Semi-professional mountain bike rider and Identiti Bikes UK enduro racer Oli Carter demonstrates:

The Scandi Flick

The Scandi Flick set up
Roo Fowler / Immediate Media

1. Initiate the flick

As you approach the corner, aim for the inside quite early. Then grab a bit of rear brake and steer up towards the outside of the turn. This will cause the back end of the bike to fall lower than the front.

2. Mid-turn

From now on don’t brake. The Scandi Flick will have slowed you down for the corner and set you up perfectly to carry good speed through it.

3. Aim for the exit

Look for your exit point, lean in and rail the corner. The faster you go, the easier it’ll be. You can rely on centrifugal force to pull you straight.

4. Feel good!

It feels awesome when you get it right. People tend to think a Scandi Flick is just something that looks good, so they grab a handful of rear brake and do a skid. But it’s a lot more than this, and can be a really helpful skill in the right corner. When you get the hang of it, it should just happen naturally.

5. Secrets to success

Off-camber corners are a good place to practice because they’ll naturally push the back end downhill, aiding the pendulum motion and getting the rear wheel around the turn quickly.

Don’t forget…

Eyes on the prize: Always make sure you’re looking up and around the corner. Where your head looks, your shoulders follow, then your hips and the bike. You can see in the picture above that my bike and body are going one way but my head is clearly looking the other way, around the corner.

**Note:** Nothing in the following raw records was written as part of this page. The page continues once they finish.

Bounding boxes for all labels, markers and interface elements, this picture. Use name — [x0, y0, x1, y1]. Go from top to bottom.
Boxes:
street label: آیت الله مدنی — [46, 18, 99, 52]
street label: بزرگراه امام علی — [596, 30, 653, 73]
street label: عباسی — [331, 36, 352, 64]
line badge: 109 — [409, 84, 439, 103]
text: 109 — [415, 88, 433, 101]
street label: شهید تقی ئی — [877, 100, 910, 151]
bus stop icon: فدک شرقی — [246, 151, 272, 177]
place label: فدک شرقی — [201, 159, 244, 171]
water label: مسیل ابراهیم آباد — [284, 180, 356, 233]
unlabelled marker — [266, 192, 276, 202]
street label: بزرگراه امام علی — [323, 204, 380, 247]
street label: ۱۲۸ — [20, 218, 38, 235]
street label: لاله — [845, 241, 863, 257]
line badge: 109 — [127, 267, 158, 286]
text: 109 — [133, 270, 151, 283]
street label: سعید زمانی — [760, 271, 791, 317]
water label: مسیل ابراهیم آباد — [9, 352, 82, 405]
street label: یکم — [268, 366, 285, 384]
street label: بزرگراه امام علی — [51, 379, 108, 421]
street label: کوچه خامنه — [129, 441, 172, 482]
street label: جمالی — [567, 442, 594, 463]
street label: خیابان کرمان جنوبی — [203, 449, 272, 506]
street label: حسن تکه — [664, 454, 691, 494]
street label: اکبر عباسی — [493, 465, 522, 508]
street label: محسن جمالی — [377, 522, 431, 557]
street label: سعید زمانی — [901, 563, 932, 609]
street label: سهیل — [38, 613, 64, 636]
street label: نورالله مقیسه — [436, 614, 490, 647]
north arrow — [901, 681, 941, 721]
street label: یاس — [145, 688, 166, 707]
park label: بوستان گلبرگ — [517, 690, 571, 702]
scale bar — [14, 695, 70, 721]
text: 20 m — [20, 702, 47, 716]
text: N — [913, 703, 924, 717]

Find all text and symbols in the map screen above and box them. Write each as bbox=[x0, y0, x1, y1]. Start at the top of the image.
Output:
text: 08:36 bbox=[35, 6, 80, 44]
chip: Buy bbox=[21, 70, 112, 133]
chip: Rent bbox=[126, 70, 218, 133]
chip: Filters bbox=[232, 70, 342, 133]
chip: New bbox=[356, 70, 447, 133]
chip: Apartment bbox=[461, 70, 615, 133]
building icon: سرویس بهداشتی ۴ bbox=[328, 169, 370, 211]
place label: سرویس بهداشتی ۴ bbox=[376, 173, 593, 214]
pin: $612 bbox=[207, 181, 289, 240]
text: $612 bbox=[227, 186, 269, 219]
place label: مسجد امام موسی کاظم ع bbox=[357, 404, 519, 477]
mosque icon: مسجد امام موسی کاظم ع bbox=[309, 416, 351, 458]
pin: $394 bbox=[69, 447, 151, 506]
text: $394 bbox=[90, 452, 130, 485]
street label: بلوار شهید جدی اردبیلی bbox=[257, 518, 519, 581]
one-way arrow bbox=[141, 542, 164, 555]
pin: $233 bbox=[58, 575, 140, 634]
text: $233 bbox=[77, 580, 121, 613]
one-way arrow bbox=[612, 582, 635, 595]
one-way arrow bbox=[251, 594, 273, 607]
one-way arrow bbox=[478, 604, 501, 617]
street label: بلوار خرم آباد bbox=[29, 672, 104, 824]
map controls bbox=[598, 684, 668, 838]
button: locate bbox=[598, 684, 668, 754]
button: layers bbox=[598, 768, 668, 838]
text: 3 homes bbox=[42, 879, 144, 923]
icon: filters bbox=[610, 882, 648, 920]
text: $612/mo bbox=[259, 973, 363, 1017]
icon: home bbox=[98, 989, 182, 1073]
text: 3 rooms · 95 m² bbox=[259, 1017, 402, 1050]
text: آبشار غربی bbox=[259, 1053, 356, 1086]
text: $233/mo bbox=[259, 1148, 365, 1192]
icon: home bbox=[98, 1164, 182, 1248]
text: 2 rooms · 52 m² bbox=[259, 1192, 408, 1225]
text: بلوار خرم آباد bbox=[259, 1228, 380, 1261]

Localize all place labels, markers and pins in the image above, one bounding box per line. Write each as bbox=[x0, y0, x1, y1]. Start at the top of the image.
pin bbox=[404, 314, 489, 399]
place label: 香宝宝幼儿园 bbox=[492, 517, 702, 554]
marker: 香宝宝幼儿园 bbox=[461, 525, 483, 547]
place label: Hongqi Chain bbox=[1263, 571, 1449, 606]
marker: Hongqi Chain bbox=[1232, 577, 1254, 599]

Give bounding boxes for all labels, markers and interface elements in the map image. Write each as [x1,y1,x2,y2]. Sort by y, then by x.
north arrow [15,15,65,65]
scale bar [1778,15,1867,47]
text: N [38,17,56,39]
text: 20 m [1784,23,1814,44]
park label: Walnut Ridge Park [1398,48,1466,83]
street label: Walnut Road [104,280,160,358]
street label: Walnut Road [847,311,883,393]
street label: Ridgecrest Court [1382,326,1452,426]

Weight the front: When you start feeling more confident, it really pays to weight the front wheel as you approach the corner. This will make the back end lighter, which will help you to swing it round the turn quickly. Then you need to be ready to reload the rear wheel in the apex to generate speed out of the corner and into the next section of trail.


Be relaxed: It’s important to stay loose and relaxed so that the bike can move around underneath you. Have faith in your riding skills and don’t fight the bike!